Dataset entries
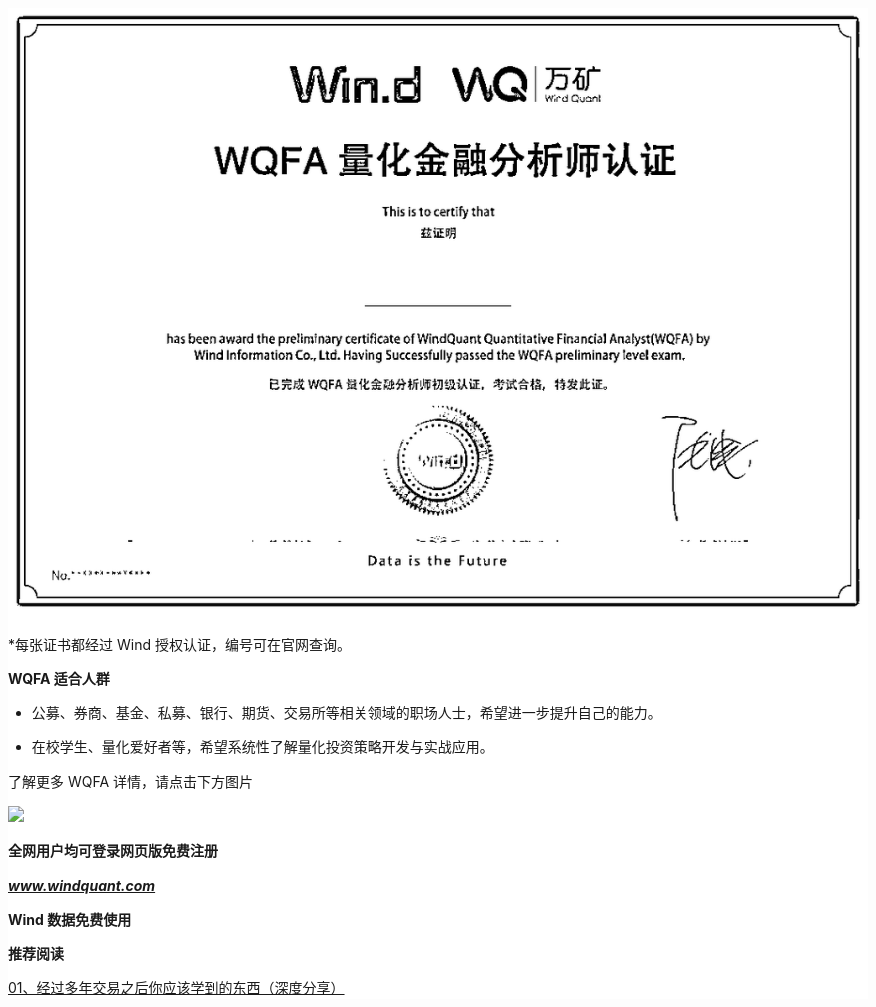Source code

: ![](img/3f30c434912d44aeada487331267c9c8.png)

*每张证书都经过 Wind 授权认证，编号可在官网查询。

**WQFA 适合人群**

*   公募、券商、基金、私募、银行、期货、交易所等相关领域的职场人士，希望进一步提升自己的能力。

*   在校学生、量化爱好者等，希望系统性了解量化投资策略开发与实战应用。

了解更多 WQFA 详情，请点击下方图片

![](https://mp.weixin.qq.com/s?__biz=MzIwMzY0MTgwMQ==&mid=2247485115&idx=2&sn=db1af56aeec37b88dc14c9e6ae56cd21&chksm=96cd001da1ba890b86220cb25027f37979ef7f9d816db1d89ab392f8e105d5d35cce9e814b9c&token=1200341120&lang=zh_CN&scene=21#wechat_redirect)

**全网用户均可登录网页版免费注册**

***www.windquant.com***

**Wind 数据免费使用**

**推荐阅读**

[01、经过多年交易之后你应该学到的东西（深度分享）](https://mp.weixin.qq.com/s?__biz=MzAxNTc0Mjg0Mg==&mid=2653289074&idx=1&sn=e859d363eef9249236244466a1af41b6&chksm=802e3867b759b1717f77e07a51ee5671e8115130c66562577280ba1243cba08218add04f1f00&token=449379994&lang=zh_CN&scene=21#wechat_redirect)
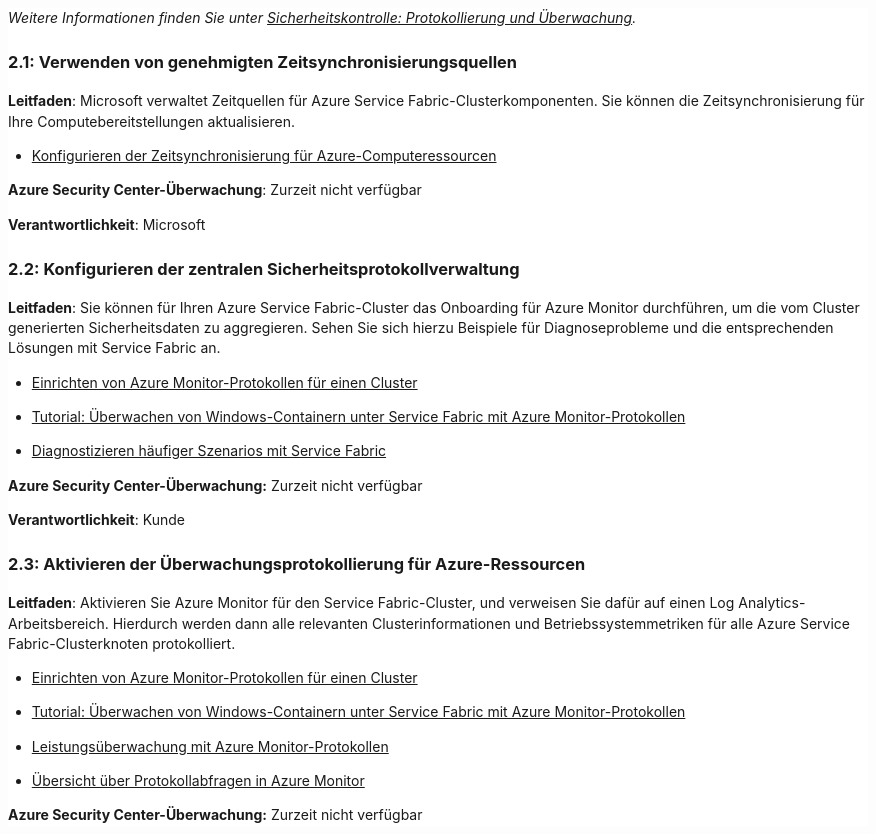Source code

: *Weitere Informationen finden Sie unter [Sicherheitskontrolle: Protokollierung und Überwachung](../security/benchmarks/security-control-logging-monitoring.md).*

### <a name="21-use-approved-time-synchronization-sources"></a>2.1: Verwenden von genehmigten Zeitsynchronisierungsquellen

**Leitfaden**: Microsoft verwaltet Zeitquellen für Azure Service Fabric-Clusterkomponenten. Sie können die Zeitsynchronisierung für Ihre Computebereitstellungen aktualisieren.

* [Konfigurieren der Zeitsynchronisierung für Azure-Computeressourcen](../virtual-machines/windows/time-sync.md)

**Azure Security Center-Überwachung**: Zurzeit nicht verfügbar

**Verantwortlichkeit**: Microsoft

### <a name="22-configure-central-security-log-management"></a>2.2: Konfigurieren der zentralen Sicherheitsprotokollverwaltung

**Leitfaden**: Sie können für Ihren Azure Service Fabric-Cluster das Onboarding für Azure Monitor durchführen, um die vom Cluster generierten Sicherheitsdaten zu aggregieren. Sehen Sie sich hierzu Beispiele für Diagnoseprobleme und die entsprechenden Lösungen mit Service Fabric an.

* [Einrichten von Azure Monitor-Protokollen für einen Cluster](./service-fabric-diagnostics-oms-setup.md)

* [Tutorial: Überwachen von Windows-Containern unter Service Fabric mit Azure Monitor-Protokollen](./service-fabric-tutorial-monitoring-wincontainers.md)

* [Diagnostizieren häufiger Szenarios mit Service Fabric](./service-fabric-diagnostics-common-scenarios.md)

**Azure Security Center-Überwachung:** Zurzeit nicht verfügbar

**Verantwortlichkeit**: Kunde

### <a name="23-enable-audit-logging-for-azure-resources"></a>2.3: Aktivieren der Überwachungsprotokollierung für Azure-Ressourcen

**Leitfaden**: Aktivieren Sie Azure Monitor für den Service Fabric-Cluster, und verweisen Sie dafür auf einen Log Analytics-Arbeitsbereich. Hierdurch werden dann alle relevanten Clusterinformationen und Betriebssystemmetriken für alle Azure Service Fabric-Clusterknoten protokolliert.

* [Einrichten von Azure Monitor-Protokollen für einen Cluster](./service-fabric-diagnostics-oms-setup.md)

* [Tutorial: Überwachen von Windows-Containern unter Service Fabric mit Azure Monitor-Protokollen](./service-fabric-tutorial-monitoring-wincontainers.md)

* [Leistungsüberwachung mit Azure Monitor-Protokollen](./service-fabric-diagnostics-oms-agent.md)

* [Übersicht über Protokollabfragen in Azure Monitor](../azure-monitor/log-query/log-query-overview.md)

**Azure Security Center-Überwachung:** Zurzeit nicht verfügbar

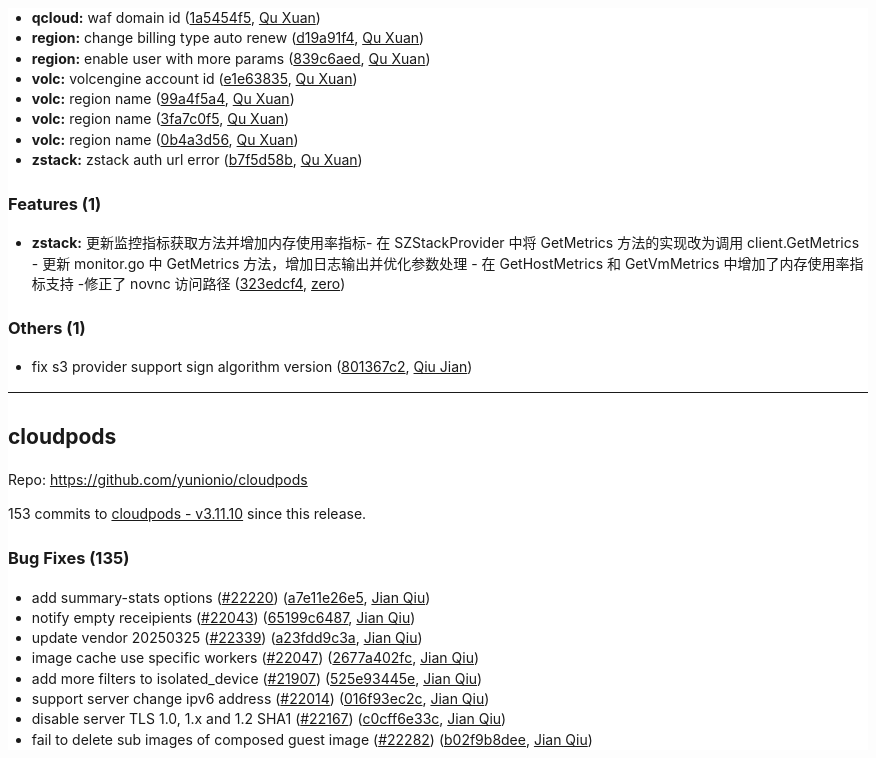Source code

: - **qcloud:** waf domain id ([1a5454f5](https://github.com/yunionio/cloudmux/commit/1a5454f5eeb9e16140e9e606d9d69fdcce700141), [Qu Xuan](mailto:qu_xuan@icloud.com))
- **region:** change billing type auto renew ([d19a91f4](https://github.com/yunionio/cloudmux/commit/d19a91f4a59d723b7a7b36f72a979276ef5a4548), [Qu Xuan](mailto:qu_xuan@icloud.com))
- **region:** enable user with more params ([839c6aed](https://github.com/yunionio/cloudmux/commit/839c6aed376f201342844f01821c80a904163ef3), [Qu Xuan](mailto:qu_xuan@icloud.com))
- **volc:** volcengine account id ([e1e63835](https://github.com/yunionio/cloudmux/commit/e1e63835b7eba52c99911d2248c22e10b965c3b9), [Qu Xuan](mailto:qu_xuan@icloud.com))
- **volc:** region name ([99a4f5a4](https://github.com/yunionio/cloudmux/commit/99a4f5a432969ad1f71a2168f85c7a646de8e6c0), [Qu Xuan](mailto:qu_xuan@icloud.com))
- **volc:** region name ([3fa7c0f5](https://github.com/yunionio/cloudmux/commit/3fa7c0f5c708bb64e687d2b990a4b5839f1519b3), [Qu Xuan](mailto:qu_xuan@icloud.com))
- **volc:** region name ([0b4a3d56](https://github.com/yunionio/cloudmux/commit/0b4a3d56e2ab5a02eaf3ffff770ca3e6fc58e9f1), [Qu Xuan](mailto:qu_xuan@icloud.com))
- **zstack:** zstack auth url error ([b7f5d58b](https://github.com/yunionio/cloudmux/commit/b7f5d58b7f44cc3895318f26e0559259a4a9fe24), [Qu Xuan](mailto:qu_xuan@icloud.com))

### Features (1)
- **zstack:** 更新监控指标获取方法并增加内存使用率指标- 在 SZStackProvider 中将 GetMetrics 方法的实现改为调用 client.GetMetrics - 更新 monitor.go 中 GetMetrics 方法，增加日志输出并优化参数处理 - 在 GetHostMetrics 和 GetVmMetrics 中增加了内存使用率指标支持 -修正了 novnc 访问路径 ([323edcf4](https://github.com/yunionio/cloudmux/commit/323edcf4ec1d536f05ae5049eceb3618fff41ba8), [zero](mailto:985691638@qq.com))

### Others (1)
- fix s3 provider support sign algorithm version ([801367c2](https://github.com/yunionio/cloudmux/commit/801367c2481bd17545ae29514d6b29d341b206cf), [Qiu Jian](mailto:qiujian@yunionyun.com))

-----

## cloudpods

Repo: https://github.com/yunionio/cloudpods

153 commits to [cloudpods - v3.11.10](https://github.com/yunionio/cloudpods/compare/v3.11.9...v3.11.10) since this release.

### Bug Fixes (135)
- add summary-stats options ([#22220](https://github.com/yunionio/cloudpods/issues/22220)) ([a7e11e26e5](https://github.com/yunionio/cloudpods/commit/a7e11e26e5d70c1191780f76659a3ce3db853467), [Jian Qiu](mailto:swordqiu@gmail.com))
- notify empty receipients ([#22043](https://github.com/yunionio/cloudpods/issues/22043)) ([65199c6487](https://github.com/yunionio/cloudpods/commit/65199c6487d01cc68d1693c3c8e2d1a2dfd75c84), [Jian Qiu](mailto:swordqiu@gmail.com))
- update vendor 20250325 ([#22339](https://github.com/yunionio/cloudpods/issues/22339)) ([a23fdd9c3a](https://github.com/yunionio/cloudpods/commit/a23fdd9c3ad07ad71eab2ac1b81a8c18bc51bb61), [Jian Qiu](mailto:swordqiu@gmail.com))
- image cache use specific workers ([#22047](https://github.com/yunionio/cloudpods/issues/22047)) ([2677a402fc](https://github.com/yunionio/cloudpods/commit/2677a402fcd65a2e7264237887aa4d9b408a9ff2), [Jian Qiu](mailto:swordqiu@gmail.com))
- add more filters to isolated_device ([#21907](https://github.com/yunionio/cloudpods/issues/21907)) ([525e93445e](https://github.com/yunionio/cloudpods/commit/525e93445e582d99fc6ce1bcdf7621871851126c), [Jian Qiu](mailto:swordqiu@gmail.com))
- support server change ipv6 address ([#22014](https://github.com/yunionio/cloudpods/issues/22014)) ([016f93ec2c](https://github.com/yunionio/cloudpods/commit/016f93ec2c3afd6fbd507a9e7c669d7cd0a68f8b), [Jian Qiu](mailto:swordqiu@gmail.com))
- disable server TLS 1.0, 1.x and 1.2 SHA1 ([#22167](https://github.com/yunionio/cloudpods/issues/22167)) ([c0cff6e33c](https://github.com/yunionio/cloudpods/commit/c0cff6e33c714b19fc44dbc0ec2dcbafa511a9ed), [Jian Qiu](mailto:swordqiu@gmail.com))
- fail to delete sub images of composed guest image ([#22282](https://github.com/yunionio/cloudpods/issues/22282)) ([b02f9b8dee](https://github.com/yunionio/cloudpods/commit/b02f9b8deea6d15cd333fcf5da3e5cdb40bb822f), [Jian Qiu](mailto:swordqiu@gmail.com))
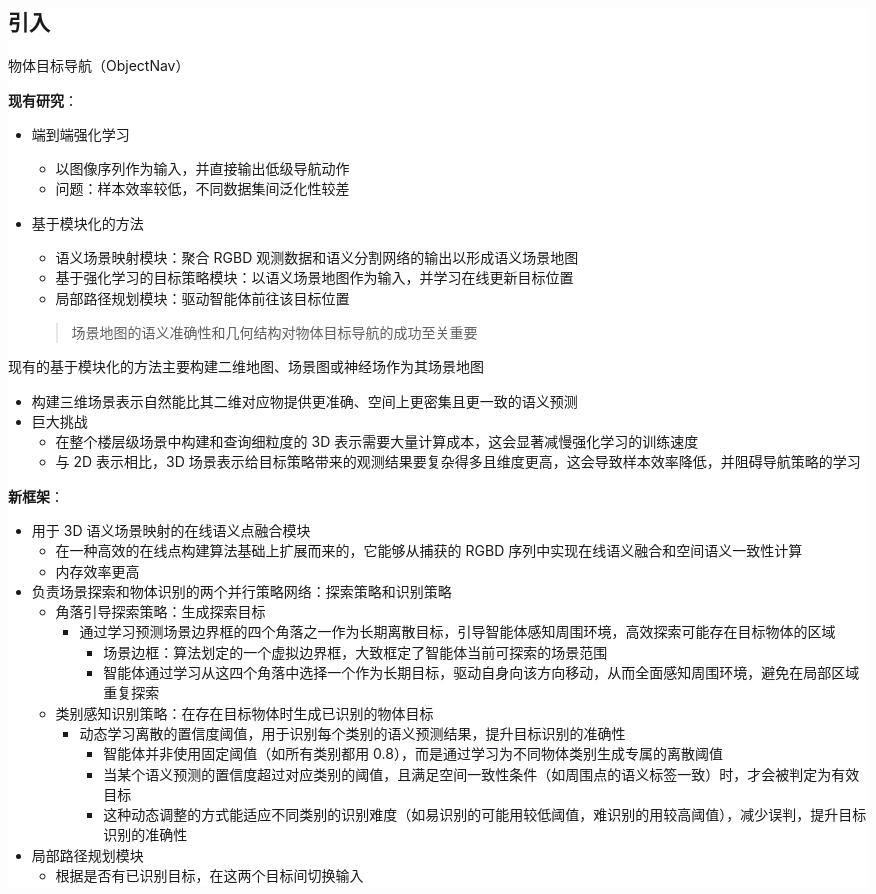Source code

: 
## 引入

物体目标导航（ObjectNav）

**现有研究**：

- 端到端强化学习

  - 以图像序列作为输入，并直接输出低级导航动作
  - 问题：样本效率较低，不同数据集间泛化性较差

- 基于模块化的方法

  - 语义场景映射模块：聚合 RGBD 观测数据和语义分割网络的输出以形成语义场景地图
  - 基于强化学习的目标策略模块：以语义场景地图作为输入，并学习在线更新目标位置
  - 局部路径规划模块：驱动智能体前往该目标位置

  > 场景地图的语义准确性和几何结构对物体目标导航的成功至关重要

现有的基于模块化的方法主要构建二维地图、场景图或神经场作为其场景地图

- 构建三维场景表示自然能比其二维对应物提供更准确、空间上更密集且更一致的语义预测
- 巨大挑战
  - 在整个楼层级场景中构建和查询细粒度的 3D 表示需要大量计算成本，这会显著减慢强化学习的训练速度
  - 与 2D 表示相比，3D 场景表示给目标策略带来的观测结果要复杂得多且维度更高，这会导致样本效率降低，并阻碍导航策略的学习

**新框架**：

- 用于 3D 语义场景映射的在线语义点融合模块
  - 在一种高效的在线点构建算法基础上扩展而来的，它能够从捕获的 RGBD 序列中实现在线语义融合和空间语义一致性计算
  - 内存效率更高
- 负责场景探索和物体识别的两个并行策略网络：探索策略和识别策略
  - 角落引导探索策略：生成探索目标
    - 通过学习预测场景边界框的四个角落之一作为长期离散目标，引导智能体感知周围环境，高效探索可能存在目标物体的区域
      - 场景边框：算法划定的一个虚拟边界框，大致框定了智能体当前可探索的场景范围
      - 智能体通过学习从这四个角落中选择一个作为长期目标，驱动自身向该方向移动，从而全面感知周围环境，避免在局部区域重复探索
  - 类别感知识别策略：在存在目标物体时生成已识别的物体目标
    - 动态学习离散的置信度阈值，用于识别每个类别的语义预测结果，提升目标识别的准确性
      - 智能体并非使用固定阈值（如所有类别都用 0.8），而是通过学习为不同物体类别生成专属的离散阈值
      - 当某个语义预测的置信度超过对应类别的阈值，且满足空间一致性条件（如周围点的语义标签一致）时，才会被判定为有效目标
      - 这种动态调整的方式能适应不同类别的识别难度（如易识别的可能用较低阈值，难识别的用较高阈值），减少误判，提升目标识别的准确性
- 局部路径规划模块
  - 根据是否有已识别目标，在这两个目标间切换输入

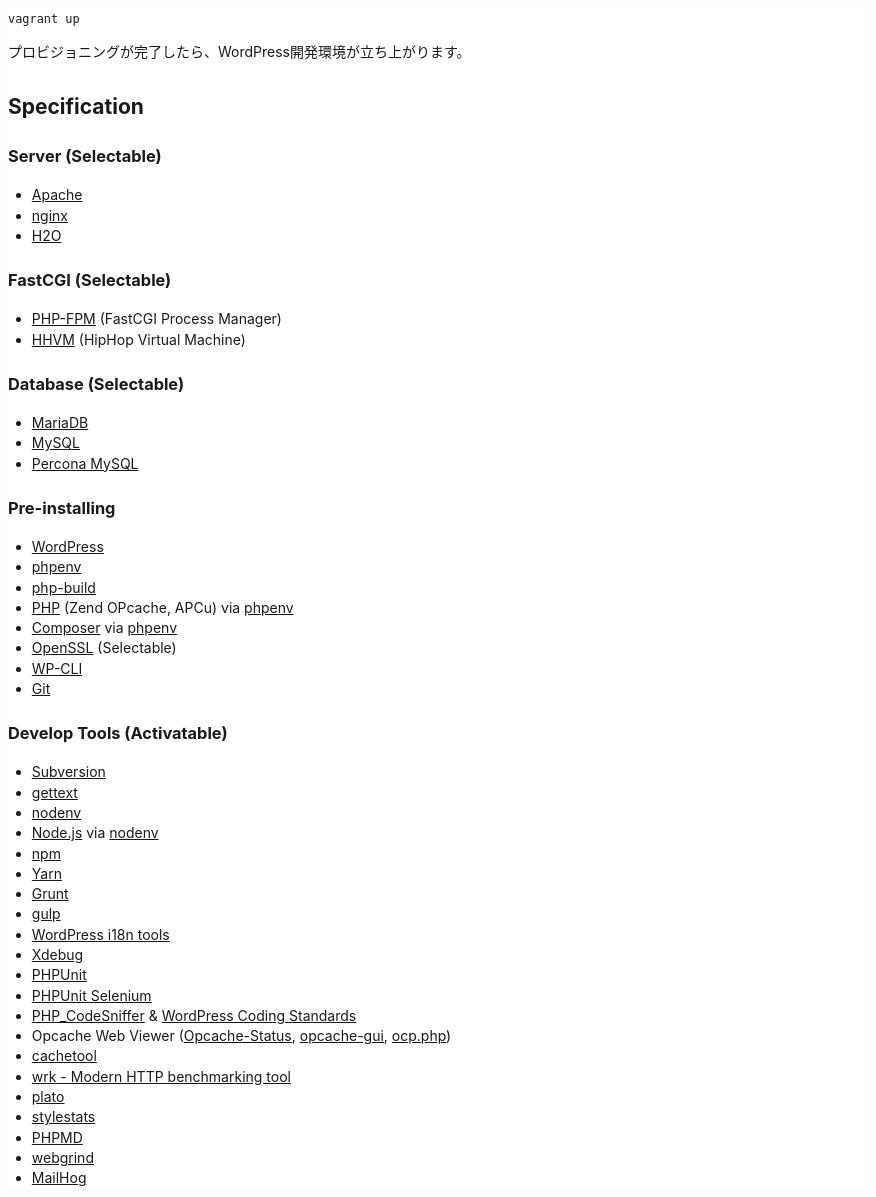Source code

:	vagrant up

プロビジョニングが完了したら、WordPress開発環境が立ち上がります。

## Specification

### Server (Selectable)

* [Apache](http://httpd.apache.org)
* [nginx](http://nginx.org)
* [H2O](https://h2o.examp1e.net)

### FastCGI (Selectable)

* [PHP-FPM](http://php-fpm.org) (FastCGI Process Manager)
* [HHVM](http://hhvm.com) (HipHop Virtual Machine)

### Database (Selectable)

* [MariaDB](https://mariadb.org)
* [MySQL](http://www.mysql.com)
* [Percona MySQL](http://www.percona.com/software/percona-server)

### Pre-installing

* [WordPress](https://wordpress.org)
* [phpenv](https://github.com/CHH/phpenv)
* [php-build](https://php-build.github.io)
* [PHP](https://secure.php.net) (Zend OPcache, APCu) via [phpenv](https://github.com/CHH/phpenv)
* [Composer](https://getcomposer.org/) via [phpenv](https://github.com/CHH/phpenv)
* [OpenSSL](https://www.openssl.org) (Selectable)
* [WP-CLI](http://wp-cli.org)
* [Git](http://git-scm.com)

### Develop Tools (Activatable)

* [Subversion](https://subversion.apache.org)
* [gettext](https://www.gnu.org/software/gettext/)
* [nodenv](https://github.com/nodenv/nodenv)
* [Node.js](http://nodejs.org) via [nodenv](https://github.com/nodenv/nodenv)
* [npm](https://www.npmjs.com)
* [Yarn](https://yarnpkg.com/)
* [Grunt](http://gruntjs.com)
* [gulp](http://gulpjs.com)
* [WordPress i18n tools](http://codex.wordpress.org/I18n_for_WordPress_Developers)
* [Xdebug](http://xdebug.org)
* [PHPUnit](https://phpunit.de)
* [PHPUnit Selenium](https://github.com/giorgiosironi/phpunit-selenium)
* [PHP_CodeSniffer](https://github.com/squizlabs/PHP_CodeSniffer) & [WordPress Coding Standards](https://github.com/WordPress-Coding-Standards/WordPress-Coding-Standards)
* Opcache Web Viewer ([Opcache-Status](https://github.com/rlerdorf/opcache-status), [opcache-gui](https://github.com/amnuts/opcache-gui), [ocp.php](https://gist.github.com/ck-on/4959032/))
* [cachetool](http://gordalina.github.io/cachetool/)
* [wrk - Modern HTTP benchmarking tool](https://github.com/wg/wrk)
* [plato](https://github.com/es-analysis/plato)
* [stylestats](https://github.com/t32k/stylestats)
* [PHPMD](https://phpmd.org/)
* [webgrind](https://github.com/jokkedk/webgrind)
* [MailHog](https://github.com/mailhog/MailHog)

#### TASK TO COMPLETE:
Among the entries above, take the lines from the one with "- support server" through the one with "现有的基于模块化的方法主要构建二维地图、场景图或神经场作为其场景地图" and retype them exactly, leaving out the pictures.

#### EXERCISE OUTPUT:
- support server change ipv6 address ([#22014](https://github.com/yunionio/cloudpods/issues/22014)) ([016f93ec2c](https://github.com/yunionio/cloudpods/commit/016f93ec2c3afd6fbd507a9e7c669d7cd0a68f8b), [Jian Qiu](mailto:swordqiu@gmail.com))
- disable server TLS 1.0, 1.x and 1.2 SHA1 ([#22167](https://github.com/yunionio/cloudpods/issues/22167)) ([c0cff6e33c](https://github.com/yunionio/cloudpods/commit/c0cff6e33c714b19fc44dbc0ec2dcbafa511a9ed), [Jian Qiu](mailto:swordqiu@gmail.com))
- fail to delete sub images of composed guest image ([#22282](https://github.com/yunionio/cloudpods/issues/22282)) ([b02f9b8dee](https://github.com/yunionio/cloudpods/commit/b02f9b8deea6d15cd333fcf5da3e5cdb40bb822f), [Jian Qiu](mailto:swordqiu@gmail.com))
Source code

: 
## 引入

物体目标导航（ObjectNav）

**现有研究**：

- 端到端强化学习

  - 以图像序列作为输入，并直接输出低级导航动作
  - 问题：样本效率较低，不同数据集间泛化性较差

- 基于模块化的方法

  - 语义场景映射模块：聚合 RGBD 观测数据和语义分割网络的输出以形成语义场景地图
  - 基于强化学习的目标策略模块：以语义场景地图作为输入，并学习在线更新目标位置
  - 局部路径规划模块：驱动智能体前往该目标位置

  > 场景地图的语义准确性和几何结构对物体目标导航的成功至关重要

现有的基于模块化的方法主要构建二维地图、场景图或神经场作为其场景地图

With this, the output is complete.